На техническом «вооружении» в райкоме комсомола была старая пишущая машинка «Ундервуд». От РИКа было закреплено две лошади с седлами, тарантасом и санями — это были наши транспортные средства. Работать приходилось в довольно тяжелых условиях. Вокруг еще свирепствовали банды. Кулаки и их сынки проявляли особую активность, чувствуя, что на них идет наступление. Молодежь, в особенности на селах и хуторах, неохотно шла в комсомол, главным образом из-за боязни, угроз и недопонимания роли и значения комсомола. А окружком комсомола ставил задачу в ближайшее время резко увеличить рост комсомольских рядов, и по этому вопросу шли непрерывные циркуляры.

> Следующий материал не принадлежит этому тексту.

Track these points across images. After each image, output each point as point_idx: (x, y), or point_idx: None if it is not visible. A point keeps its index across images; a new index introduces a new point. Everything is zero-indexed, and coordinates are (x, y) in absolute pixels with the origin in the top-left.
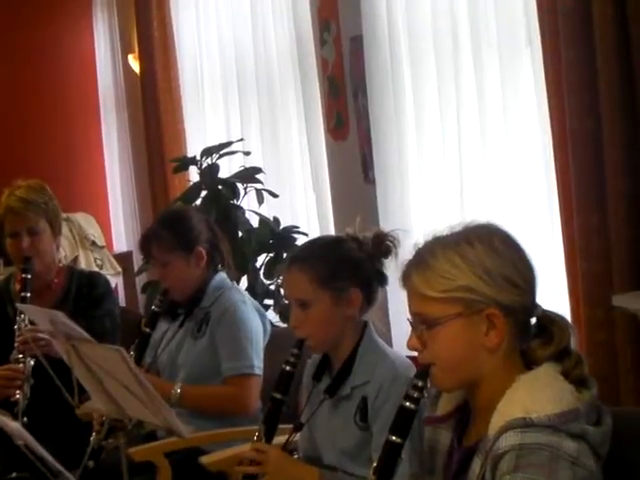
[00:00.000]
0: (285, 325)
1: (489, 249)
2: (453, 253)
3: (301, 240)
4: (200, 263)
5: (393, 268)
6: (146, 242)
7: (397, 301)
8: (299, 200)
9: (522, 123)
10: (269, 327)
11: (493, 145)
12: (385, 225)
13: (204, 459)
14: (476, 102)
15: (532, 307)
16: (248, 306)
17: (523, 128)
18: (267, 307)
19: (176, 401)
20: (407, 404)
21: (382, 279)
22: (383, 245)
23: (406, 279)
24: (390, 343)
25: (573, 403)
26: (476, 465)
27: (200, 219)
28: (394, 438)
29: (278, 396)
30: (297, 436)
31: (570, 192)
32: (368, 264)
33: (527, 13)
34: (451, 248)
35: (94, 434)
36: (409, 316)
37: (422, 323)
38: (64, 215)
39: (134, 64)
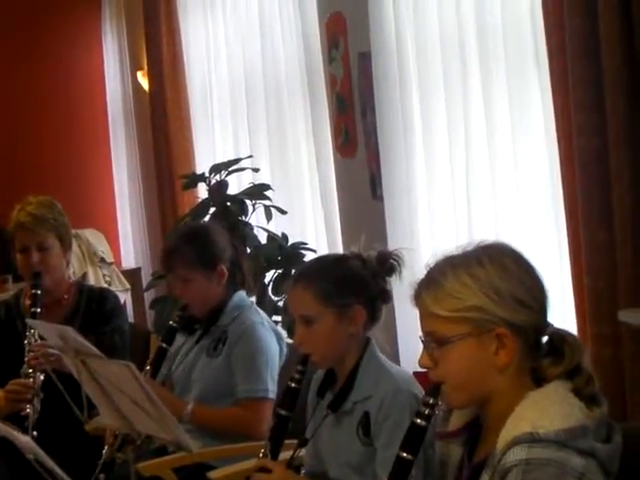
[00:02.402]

Председателем РИКа был Рябцев, огромного роста человек, по своей натуре добродушный и добрый, в работе требовательный и строгий. В прошлом он работал на доменной печи, был активным участником Гражданской войны и партизанского движения. Член партии с 1916 года, прямой и смелый человек. Он часто брал меня с собой в поездки по селам и хуторам. Был строг со мной, и в то же время он меня полюбил как родного сына. Я много от него получил житейских уроков. Однажды зимой при переезде из одного села в другое поздним вечером мы попали в балке под интенсивный обстрел. Очевидно, была специальная засада какой-то группы бандитов. Я из своего нагана успел произвести только два-три выстрела, как Рябцев закричал: «Ложись!» — и тут же повалил меня в розвальни, по существу прикрыв меня своим телом, а сам повел в ответ огонь из маузера и нагана, крикнув вознице, чтобы тот гнал лошадей, и те стремительным рывком успели вовремя вынести нас из балки и зоны обстрела.